Two fans prevented Eddie Rosario from making a catch at the wall in left field in the seventh inning, gifting the Baltimore Orioles a go-ahead two-run homer after the replay crew shrugged their shoulders and went back to playing solitaire. The home run should have been ruled an out, but Cleveland also did themselves no favors at the plate in a 3-1 loss.
Editing this play for the highlights tonight.— Mark Schwab (@MarkSchwab) June 5, 2021
Blue shirt guy, left hand on the wall, right arm and body clearly forward of that hand. Black shirt guy, belly on the wall, rest of his body clearly leaning forward. This is textbook fan interference. pic.twitter.com/PrETparUeb
J.C. Mejía was solid in his first big league start. He was only stretched out to 50 pitches, so he hit the showers after only three innings for Cleveland. But most importantly, Mejía delivered three scoreless innings, only allowing one hit and one walk. He notched a pair of strikeouts and otherwise kept the Orioles on the ground, capping his night in the third inning with a sinker to Trey Mancini that turned into an inning-ending double play.
Unfortunately, Cleveland’s lineup rolled over for Baltimore starting pitcher Keegan Akin, who owes the team a debt of gratitude for producing his best outing of the season. Akin was making his second start of the year, having previously served as a long reliever. He left plenty over the plate but no one seemed capable of barreling them up, fouling them off rather than putting them in play. Cleveland scattered three hits and a walk over the first three innings before Akin was able to retire the last six batters he faced. He pitched five scoreless innings and recorded four strikeouts.
Thankfully, Hunter Harvey’s four-seam fastball was not nearly as intimidating to Cleveland’s lineup as Akin’s. After Harvey took the mound to start the sixth inning, José Ramírez squeezed a one-out single through the shift before coming around to score on an RBI triple courtesy of Harold Ramirez. Cleveland took a 1-0 lead but Harold was left stranded at third.
That was all the offensive output Cleveland could muster, though.
Cleveland’s bullpen initially appeared to be up to the task of keeping the Orioles off the board. Phil Maton retired all six of the batters he faced in relief of Mejía, and Nick Sandlin followed suit with a three-up, three-down sixth inning. But then Bryan Shaw took over in the seventh and walked the leadoff hitter. He managed to get one out on a fielder’s choice before surrendering a fan-assisted “home run” to Ryan Mountcastle to give the Orioles the lead.
Immediately after losing the lead, Cleveland came out and swung at nearly everything. I’m not even kidding. Orioles reliever Tanner Scott struck out the side in the eighth inning on 10 pitches, five of which were swinging strikes, with one foul ball. Only three of his 10 pitches were actually in the strike zone. Worse, it was against the heart of the lineup, with Amed Rosario, José Ramírez, and Harold Ramirez accounting for the trio of strikeouts.

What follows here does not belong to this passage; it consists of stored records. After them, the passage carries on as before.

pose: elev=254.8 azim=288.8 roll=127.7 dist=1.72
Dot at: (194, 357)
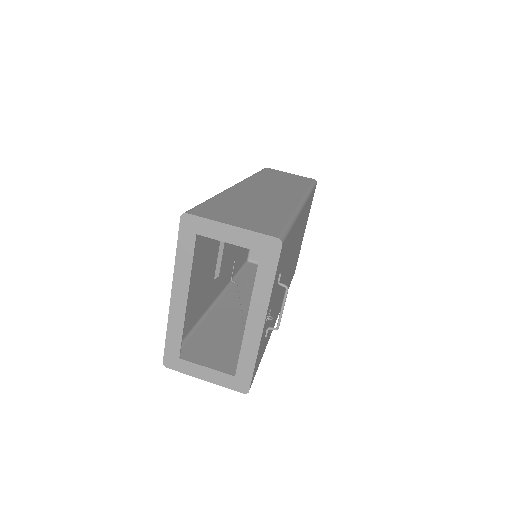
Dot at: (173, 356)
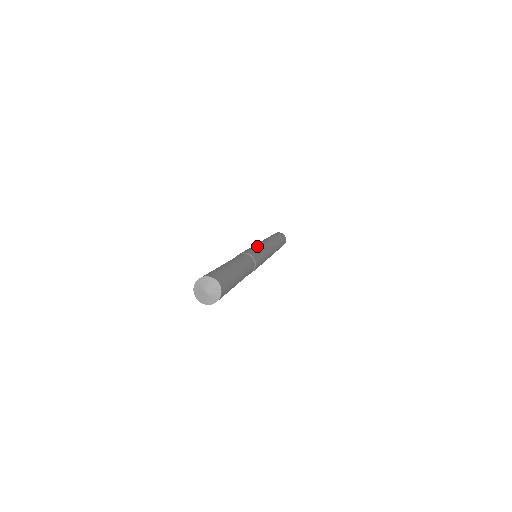
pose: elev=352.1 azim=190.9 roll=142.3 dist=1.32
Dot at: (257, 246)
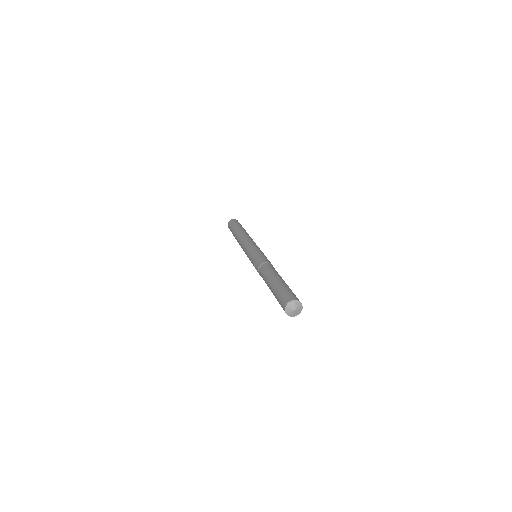
Dot at: occluded
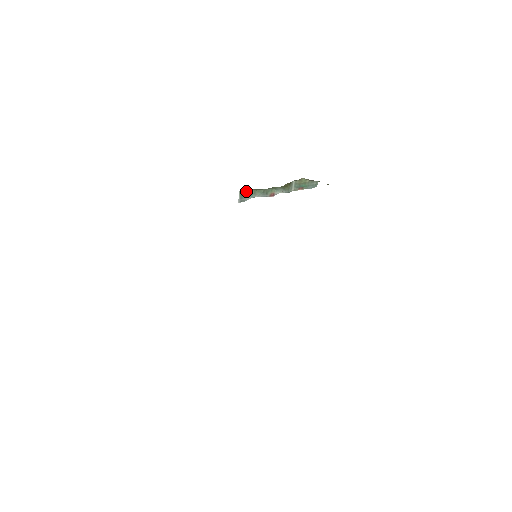
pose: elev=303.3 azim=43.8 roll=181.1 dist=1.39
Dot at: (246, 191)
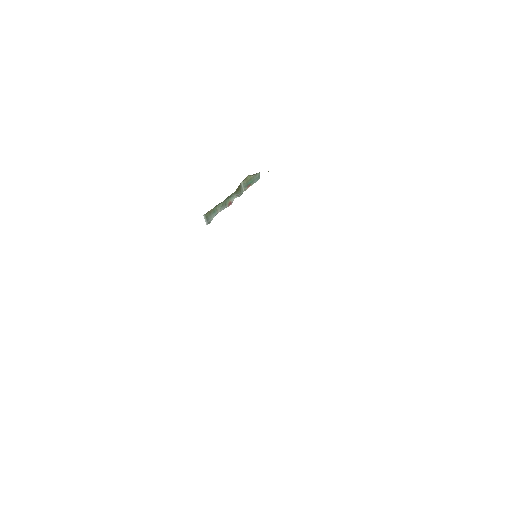
Dot at: (209, 212)
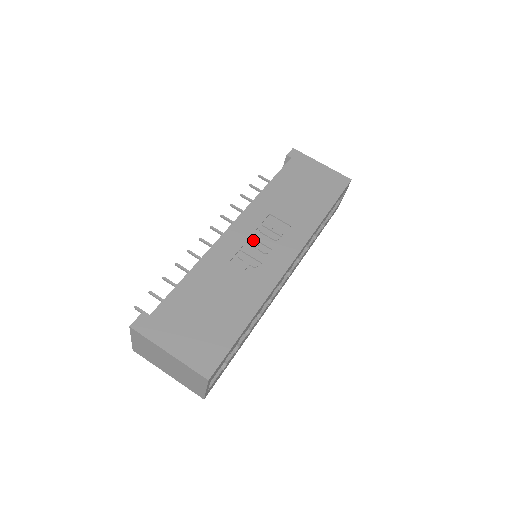
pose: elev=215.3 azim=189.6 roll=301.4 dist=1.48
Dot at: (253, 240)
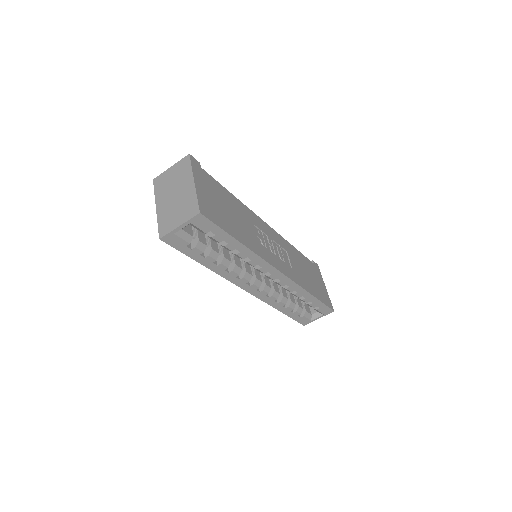
Dot at: (271, 240)
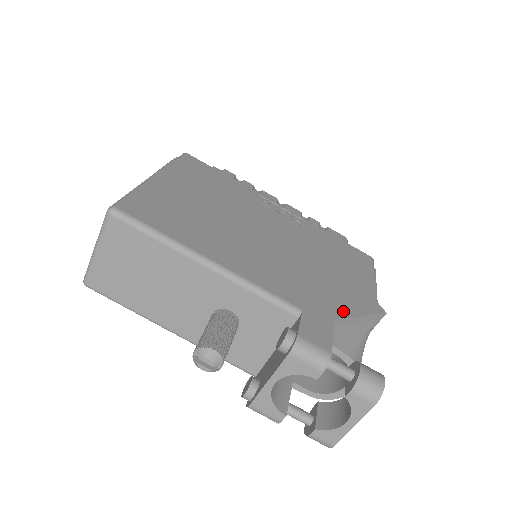
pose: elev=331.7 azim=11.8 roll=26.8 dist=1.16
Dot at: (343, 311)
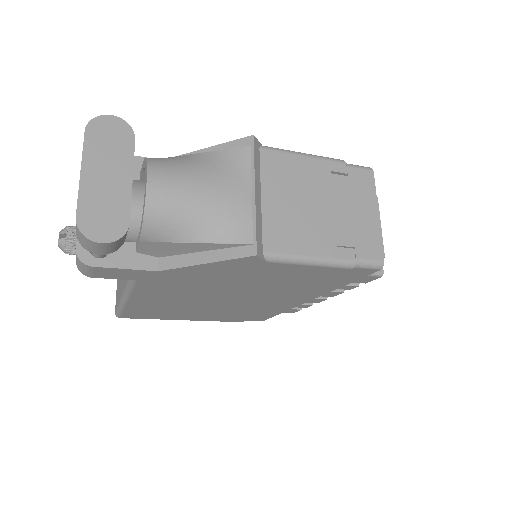
Dot at: occluded
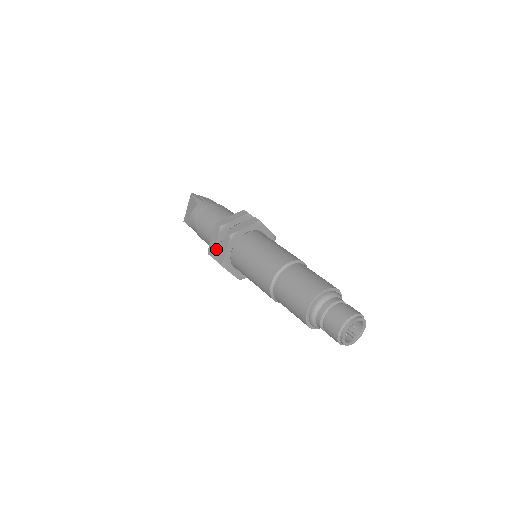
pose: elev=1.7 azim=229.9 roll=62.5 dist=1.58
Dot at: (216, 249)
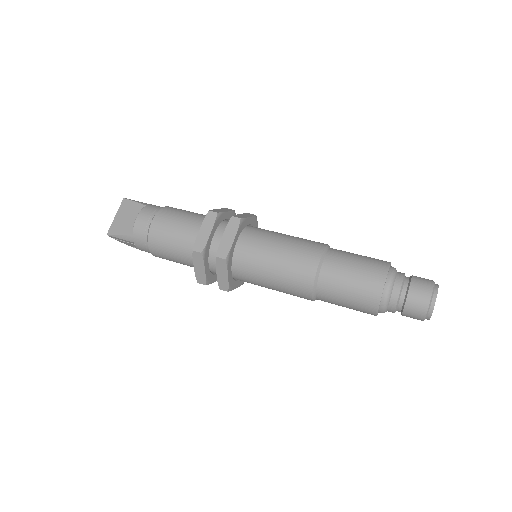
Dot at: (208, 243)
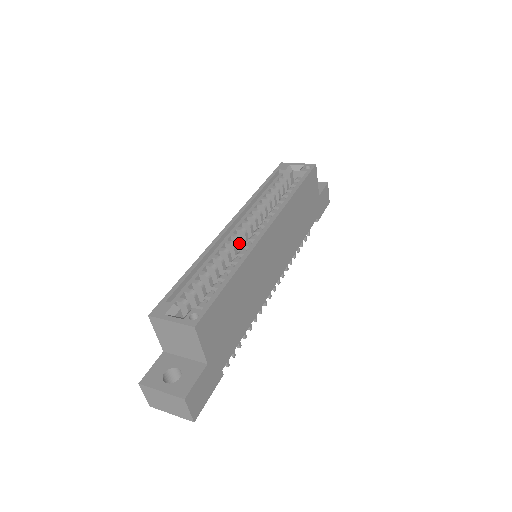
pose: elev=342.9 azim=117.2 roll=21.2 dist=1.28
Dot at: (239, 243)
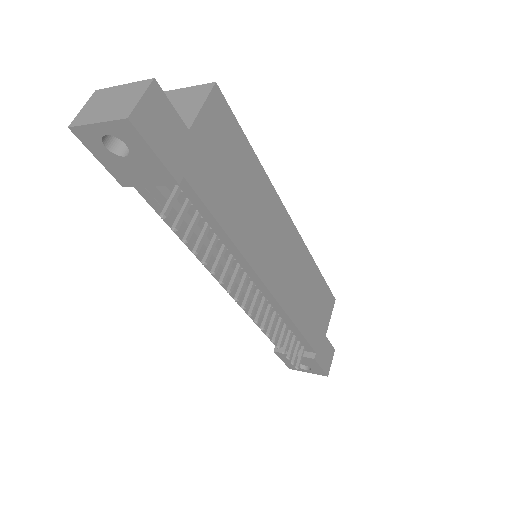
Dot at: occluded
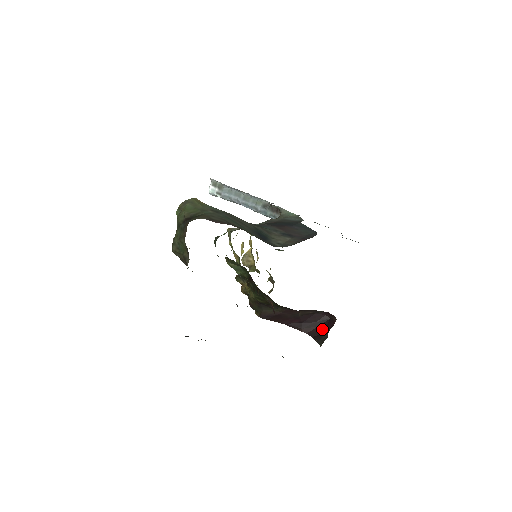
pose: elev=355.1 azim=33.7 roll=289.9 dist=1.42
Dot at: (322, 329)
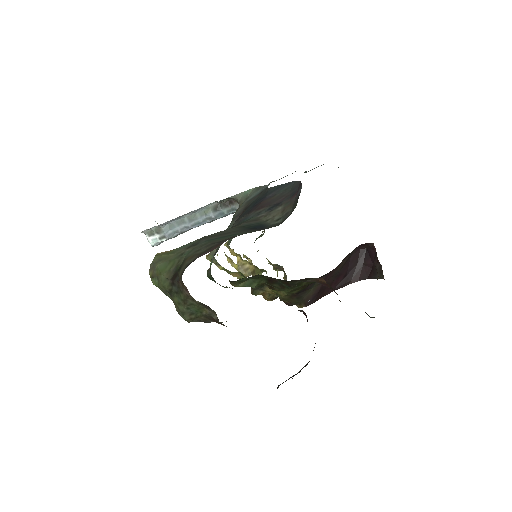
Dot at: (369, 264)
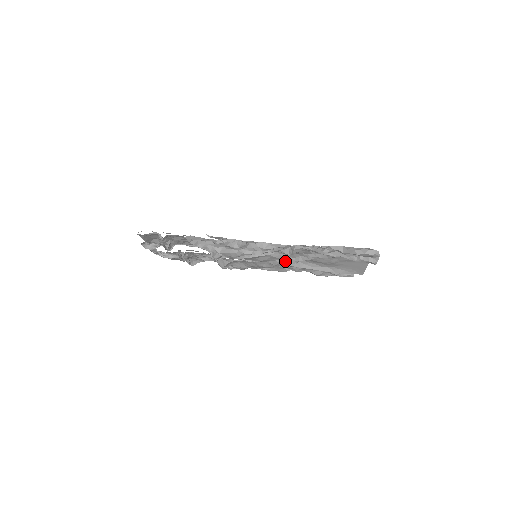
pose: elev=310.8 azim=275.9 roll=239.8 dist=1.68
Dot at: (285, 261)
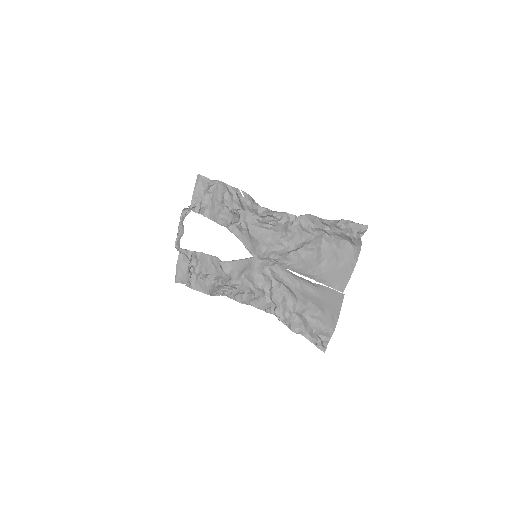
Dot at: (280, 253)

The nail in the coffin came in the bottom of the eighth, courtesy of Nick Wittgren. He gave up three consecutive singles, loading the bases to start the inning. Baltimore managed to score one on a sac fly, extending their lead to 3-1, before an inning-ending double play prevented further damage. But that was all the damage they needed against Cleveland’s anemic offense.
Cleveland managed to put runners on first and second with two outs in the ninth thanks to an Eddie Rosario leadoff single and a two-out single by pinch hitter Yu Chang, but Bradley Zimmer grounded out to end the game.